D4: L'elettroerosione modifica la durezza o le proprietà dell'acciaio dello stampo?
La durezza complessiva dell'acciaio non viene alterata: il riscaldamento tramite elettroerosione è confinato a uno strato superficiale di pochi micron di spessore. Tuttavia, lo strato superficiale immediato (lo strato bianco) subisce un'alterazione metallurgica: si risolidifica con tensioni residue di trazione e potenziali microfratture. Questo strato bianco deve essere rimosso dalle superfici funzionali dello stampo mediante lucidatura. I nostri parametri di finitura per elettroerosione riducono al minimo lo spessore dello strato bianco a <3 µm, rendendo la rimozione rapida e controllata.
D5: Ho bisogno di 8 inserti per cavità identici: è possibile produrli in modo uniforme tramite elettroerosione?
Sì. Realizziamo un set di elettrodi – più copie dello stesso design – con verifica tramite CMM che tutti gli elettrodi del set differiscano l'uno dall'altro entro 0,005 mm. Ogni inserto della cavità viene lavorato tramite elettroerosione con un set di elettrodi dedicato dello stesso lotto, utilizzando parametri di processo identici. La successiva misurazione tramite CMM su tutte le cavità conferma l'uniformità dimensionale. Questa è una pratica standard per la produzione di stampi multicavità.
D6: Che tipo di finitura superficiale può ottenere l'elettroerosione su una cavità di uno stampo?
La semifinitura standard tramite elettroerosione (EDM) offre una rugosità superficiale Ra compresa tra 0,8 e 1,6 µm. Le passate di finitura a bassa energia raggiungono una rugosità superficiale Ra compresa tra 0,2 e 0,4 µm, paragonabile alla fresatura fine. Per le superfici estetiche degli stampi (SPI A-2 e superiori), la finitura tramite EDM è seguita dalla lucidatura a diamante per rimuovere lo strato bianco residuo e ottenere la specifica superficiale finale.
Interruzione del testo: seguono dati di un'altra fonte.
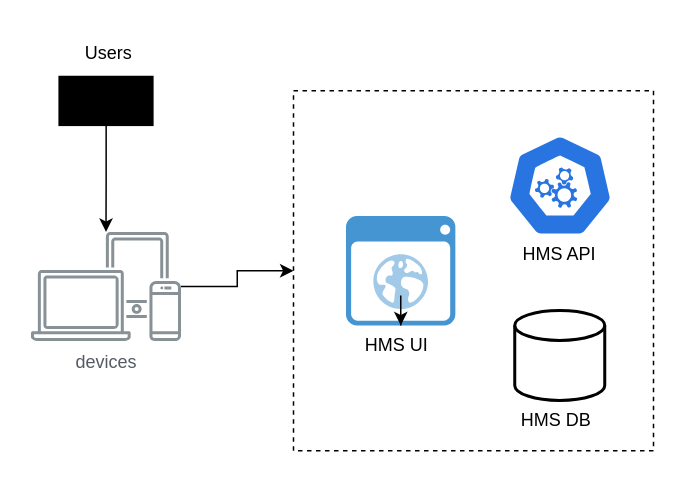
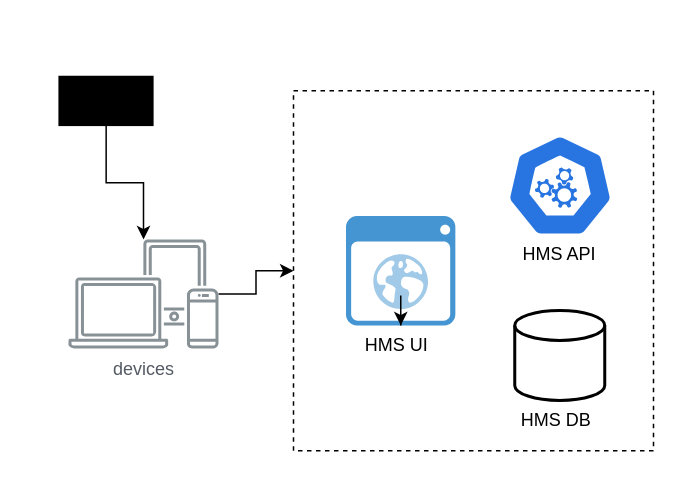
  <mxCell id="0" />
  <mxCell id="1" parent="0" />
  <mxCell id="2" value="" style="group" vertex="1" connectable="0" parent="1"><mxGeometry x="20" y="20" width="415" height="280" as="geometry" /></mxCell>
  <mxCell id="3" style="edgeStyle=orthogonalEdgeStyle;rounded=0;orthogonalLoop=1;jettySize=auto;html=1;entryX=0;entryY=0.5;entryDx=0;entryDy=0;" edge="1" parent="2" source="4" target="6"><mxGeometry relative="1" as="geometry" /></mxCell>
- <mxCell id="4" value="devices" style="sketch=0;outlineConnect=0;gradientColor=none;fontColor=#545B64;strokeColor=none;fillColor=#879196;dashed=0;verticalLabelPosition=bottom;verticalAlign=top;align=center;html=1;fontSize=12;fontStyle=0;aspect=fixed;shape=mxgraph.aws4.illustration_devices;pointerEvents=1" vertex="1" parent="2"><mxGeometry y="134" width="100" height="73" as="geometry" /></mxCell>
+ <mxCell id="4" value="devices" style="sketch=0;outlineConnect=0;gradientColor=none;fontColor=#545B64;strokeColor=none;fillColor=#879196;dashed=0;verticalLabelPosition=bottom;verticalAlign=top;align=center;html=1;fontSize=12;fontStyle=0;aspect=fixed;shape=mxgraph.aws4.illustration_devices;pointerEvents=1" vertex="1" parent="2"><mxGeometry x="25" y="139" width="100" height="73" as="geometry" /></mxCell>
  <mxCell id="5" style="edgeStyle=orthogonalEdgeStyle;rounded=0;orthogonalLoop=1;jettySize=auto;html=1;" edge="1" parent="2" source="7" target="4"><mxGeometry relative="1" as="geometry" /></mxCell>
  <mxCell id="6" value="" style="whiteSpace=wrap;html=1;aspect=fixed;fillColor=none;dashed=1;" vertex="1" parent="2"><mxGeometry x="175" y="40" width="240" height="240" as="geometry" /></mxCell>
  <mxCell id="7" value="" style="sketch=0;verticalLabelPosition=bottom;sketch=0;aspect=fixed;html=1;verticalAlign=top;strokeColor=none;fillColor=#000000;align=center;outlineConnect=0;pointerEvents=1;shape=mxgraph.citrix2.users;" vertex="1" parent="2"><mxGeometry x="18.27" y="30" width="63.47" height="33.56" as="geometry" /></mxCell>
  <mxCell id="8" value="" style="group" vertex="1" connectable="0" parent="2"><mxGeometry x="310" y="69" width="85.35" height="101" as="geometry" /></mxCell>
  <mxCell id="9" value="" style="aspect=fixed;sketch=0;html=1;dashed=0;whitespace=wrap;verticalLabelPosition=bottom;verticalAlign=top;fillColor=#2875E2;strokeColor=#ffffff;points=[[0.005,0.63,0],[0.1,0.2,0],[0.9,0.2,0],[0.5,0,0],[0.995,0.63,0],[0.72,0.99,0],[0.5,1,0],[0.28,0.99,0]];shape=mxgraph.kubernetes.icon2;prIcon=api" vertex="1" parent="8"><mxGeometry x="7.112" width="71.125" height="68.28" as="geometry" /></mxCell>
  <mxCell id="10" value="&lt;font&gt;HMS API&lt;/font&gt;" style="text;html=1;align=center;verticalAlign=middle;whiteSpace=wrap;rounded=0;strokeWidth=1;" vertex="1" parent="8"><mxGeometry y="58.324" width="85.35" height="42.676" as="geometry" /></mxCell>
  <mxCell id="11" value="" style="group" vertex="1" connectable="0" parent="2"><mxGeometry x="210" y="123.55" width="72.9" height="96.45" as="geometry" /></mxCell>
  <mxCell id="12" value="" style="shadow=0;dashed=0;html=1;strokeColor=none;fillColor=#4495D1;labelPosition=center;verticalLabelPosition=bottom;verticalAlign=top;align=center;outlineConnect=0;shape=mxgraph.veeam.2d.web_ui;" vertex="1" parent="11"><mxGeometry width="72.9" height="72.9" as="geometry" /></mxCell>
  <mxCell id="13" value="HMS UI" style="text;whiteSpace=wrap;html=1;" vertex="1" parent="11"><mxGeometry x="11.45" y="72.9" width="50" height="23.55" as="geometry" /></mxCell>
  <mxCell id="14" value="" style="edgeStyle=orthogonalEdgeStyle;rounded=0;orthogonalLoop=1;jettySize=auto;html=1;" edge="1" parent="11" source="13" target="12"><mxGeometry relative="1" as="geometry" /></mxCell>
  <mxCell id="15" value="" style="group" vertex="1" connectable="0" parent="2"><mxGeometry x="322.5" y="186.45" width="60" height="83.55" as="geometry" /></mxCell>
  <mxCell id="16" value="" style="strokeWidth=2;html=1;shape=mxgraph.flowchart.database;whiteSpace=wrap;" vertex="1" parent="15"><mxGeometry width="60" height="60" as="geometry" /></mxCell>
  <mxCell id="17" value="HMS DB" style="text;whiteSpace=wrap;html=1;" vertex="1" parent="15"><mxGeometry x="2.5" y="60.0" width="55" height="23.55" as="geometry" /></mxCell>
- <mxCell id="18" value="Users" style="text;html=1;align=center;verticalAlign=middle;whiteSpace=wrap;rounded=0;" vertex="1" parent="2"><mxGeometry x="21.74" width="60" height="30" as="geometry" /></mxCell>
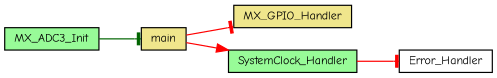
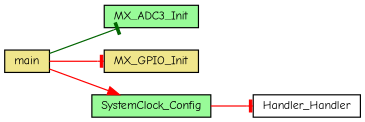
  digraph {
    fontname="Comic Neue"
    rankdir=LR
    node [color=black fillcolor=khaki fontname="Comic Neue" fontsize=10 shape=record style=filled]
    edge [arrowhead=tee color=red fontname="Comic Neue" fontsize=10 labelfontname=Helvetica labelfontsize=10 style=solid]
    n1 [fontcolor=black height=0.2 label=main width=0.4]
    n2 [fillcolor=palegreen height=0.2 label=MX_ADC3_Init width=0.4]
-   n3 [height=0.2 label=MX_GPIO_Handler width=0.4]
-   n4 [fillcolor=palegreen height=0.2 label=SystemClock_Handler width=0.4]
-   n5 [fillcolor=white height=0.2 label=Error_Handler width=0.4]
-   n2 -> n1 [color=darkgreen]
+   n3 [height=0.2 label=MX_GPIO_Init width=0.4]
+   n4 [fillcolor=palegreen height=0.2 label=SystemClock_Config width=0.4]
+   n5 [fillcolor=white height=0.2 label=Handler_Handler width=0.4]
+   n1 -> n2 [color=darkgreen]
    n1 -> n3
    n1 -> n4 [arrowhead=normal]
    n4 -> n5
  }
La texture ottenuta tramite EDM (finitura opaca da elettroerosione) viene talvolta specificata intenzionalmente per determinate superfici dei pezzi: possiamo regolare i parametri dell'elettroerosione per produrre una texture opaca controllata, se necessario.
D7: L'elettroerosione può realizzare una cavità completa dello stampo, oppure è un processo complementare alla fresatura?
In genere, l'elettroerosione (EDM) è un complemento della fresatura CNC. La maggior parte della cavità viene sgrossata prima del trattamento termico, quindi lo stampo viene indurito e l'elettroerosione produce le caratteristiche che non possono essere fresate: angoli vivi, nervature profonde, dettagli ciechi e superfici texturizzate. Per cavità molto complesse o materiali estremamente duri (carburo), l'elettroerosione può produrre l'intero profilo della cavità partendo da un blocco pieno, ma questo processo è più lento e costoso rispetto alla combinazione di fresatura ed elettroerosione, quindi è riservato ai casi in cui la fresatura non è fattibile.